Text for analysis:
§ §
It has long been somewhat of a taboo topic and yet our ambivalent attitude to immigration seems at odds with the multicultural society in which we apparently live. In fact, these two strands of multiculturalism versus racism have deep roots in British history, which we can trace back at least to the 19th century.

During the Victorian years a series of groups arrived in significant numbers, above all the predominantly Catholic Irish, the Germans and, from the 1880s, Jews fleeing persecution in the Russian Pale of Settlement.

On the one hand we can detect a strong positive strand towards these newcomers in the century leading up to the First World War, essentially providing the basis for contemporary multiculturalism, yet at the same time, the period from circa 1830 to 1918 witnessed some of the most viciously xenophobic acts in modern British history.

The tolerance of Victorian and Edwardian Britain reveals itself in a series of ways. In the first place, amazing as it may seem today, Britain had no immigration laws for most of the 19th century, a situation which would not change until the passage of the 1905 Aliens Act, aimed at East European Jews and forming the basis of all subsequent immigration legislation. Passports, meanwhile, would not become an issue until the First World War. At the same time the Victorian period was also the era of emancipation for ethnic minorities, above all Catholics and Jews.

At the start of the 19th century, the former could barely practice their religion, as Britain remained stuck in the anti-Catholic mindset which had accompanied the Reformation of the 16th century. However, a series of measures would grant both of these minorities full civil rights, beginning, most importantly, with the Catholic Emancipation Act of 1829 which allowed Catholics to sit in Parliament, although it did not grant full emancipation. Catholics could still not hold posts in schools or universities controlled by the established church, while priests could not wear their clothes outside their places of worship. Full emancipation and equality would not arrive until the end of the 19th century.

Jews, meanwhile, would not obtain the right to sit in Parliament until the 1850s, yet by 1910 they made up 2.4 per cent of the House of Commons, at a time when they constituted less than 1 per cent of the British population.
§ §
Dataset extract:
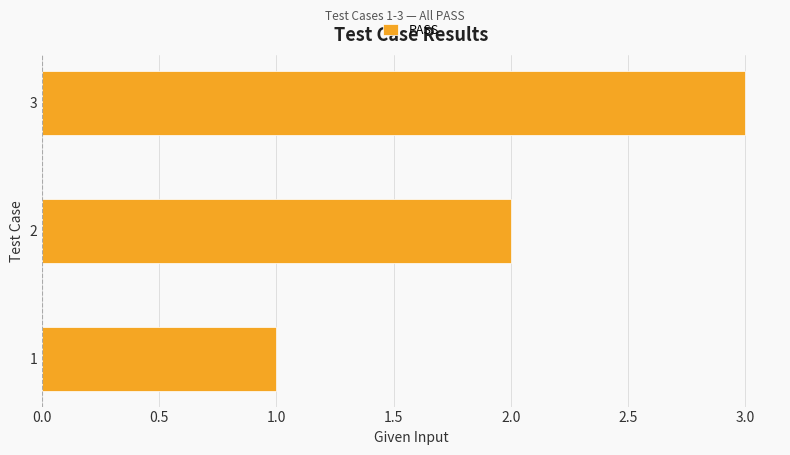

True or false: the data shows 3 at 3.

True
§ §
What you will do:
Write out word for word the part of the text above on immigration in Victorian Britain, starting at "On the one hand" and ending at "modern British history.".

Result below:
On the one hand we can detect a strong positive strand towards these newcomers in the century leading up to the First World War, essentially providing the basis for contemporary multiculturalism, yet at the same time, the period from circa 1830 to 1918 witnessed some of the most viciously xenophobic acts in modern British history.